El agua que huye y es un gracioso tumbo, pesa enormidades, y al mismo tiempo toma la forma del vaso que la contiene: “En él se asienta, ahonda y edifica,/ cumple una edad amarga de silencios/ y un reposo gentil de muerte niña.”
Así corre el agua y se une, amorosa o violenta, con los otros elementos: deslava la tierra, apaga al fuego y se encabrita cuando el viento transfigura su agitada superficie. El mar siempre está empezando, escribió Valéry, mientras que Walcott, en su playa de Santa Lucía, ve la luna como una tajada de cebolla cruda y, cuando se aleja de la playa, dice: “el mar todavía estaba ahí.”

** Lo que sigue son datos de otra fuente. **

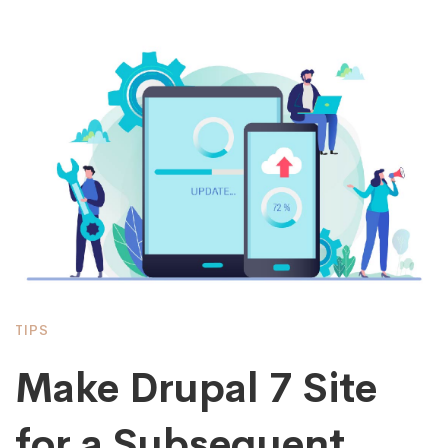
TIPS
Make Drupal 7 Site
for a Subsequent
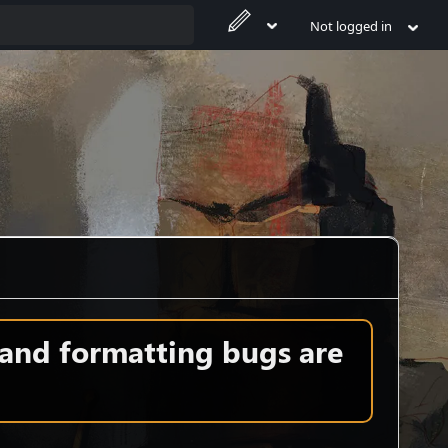
Not logged in
 and formatting bugs are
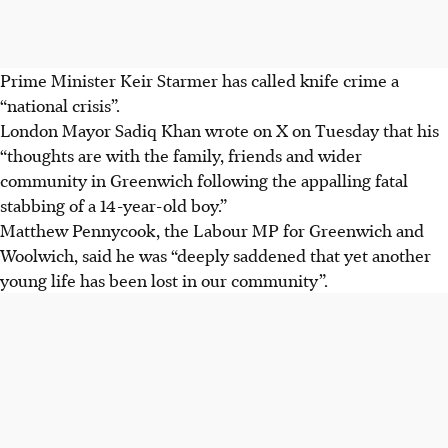
Prime Minister Keir Starmer has called knife crime a
“national crisis”.
London Mayor Sadiq Khan wrote on X on Tuesday that his
“thoughts are with the family, friends and wider
community in Greenwich following the appalling fatal
stabbing of a 14-year-old boy.”
Matthew Pennycook, the Labour MP for Greenwich and
Woolwich, said he was “deeply saddened that yet another
young life has been lost in our community”.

En los autos sacramentales de Calderón de la Barca los elementos muestran sus emblemas. Tal vez el más apacible, constante y siempre nuevo sea el agua. Para vivir en el fondo del mar debemos estar muertos; ahí están los cuerpos de los náufragos, entre vegetaciones submarinas y flores extrañas.

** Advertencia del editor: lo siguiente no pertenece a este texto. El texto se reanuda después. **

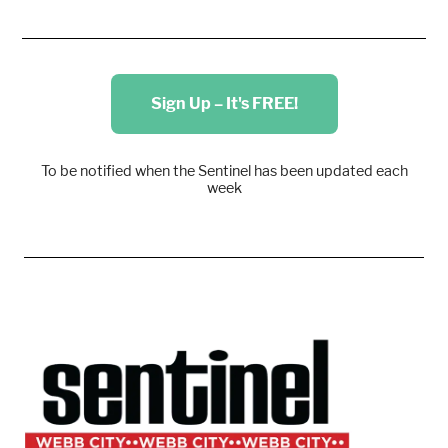
Sign Up – It's FREE!
To be notified when the Sentinel has been updated each
week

Los poetas hacen su elogio y, como todos los hombres, lloran ante su falta o sus excesos. Hay distintas posturas frente a la lluvia: el citadino, ante las nubes plomizas, exclama: qué feo se está poniendo; el campesino, cuando las ve, piensa: qué bonito está el cielo. Luego todo depende de los vientos destructores o del misterio del embarazo de las nubes. Por todas estas características, el agua es nuestra fuente de vida, pedimos que venga o que se vaya: rain, rain, go to Spain, dicen los empapados ingleses, cansados de tanta humedad y sabedores de que el agua irá a aliviar las sequías españolas.
En las tradiciones populares el agua ocupa un lugar lleno de misterios. Dice Couliano, el gran colaborador de Mircea Eliade y distinguido historiador de las religiones, que en Oceanía, la tierra de los espectros, nuestro más allá, el Hades de los clásicos griegos, se encuentra en el agua, en el fondo del océano, o en un universo paralelo que repite, como en un espejo deformante, los elementos de la realidad. De ahí la extraña complicidad o la perversa concatenación de fenómenos como el terremoto y el tsunami que lo sigue. A esto hay que agregar el fuego del volcán y el viento que aviva las llamas, y nos encontramos a los elementos convertidos en ciegos enemigos, llenos de una crueldad infinita.
En la leyenda de Gilgamesh, esa Divina Comedia sumeria, como la llamó Couliano, aparece un hombre benefactor, Adapa, que da todos los días agua, pan y pescado a los habitantes de la ciudad. Fue un sacerdote de Erilu. Cuando el viento del sur vuelca su barca, Adapa maldice al cielo y al agua, y recibe el castigo divino por su insolente impaciencia.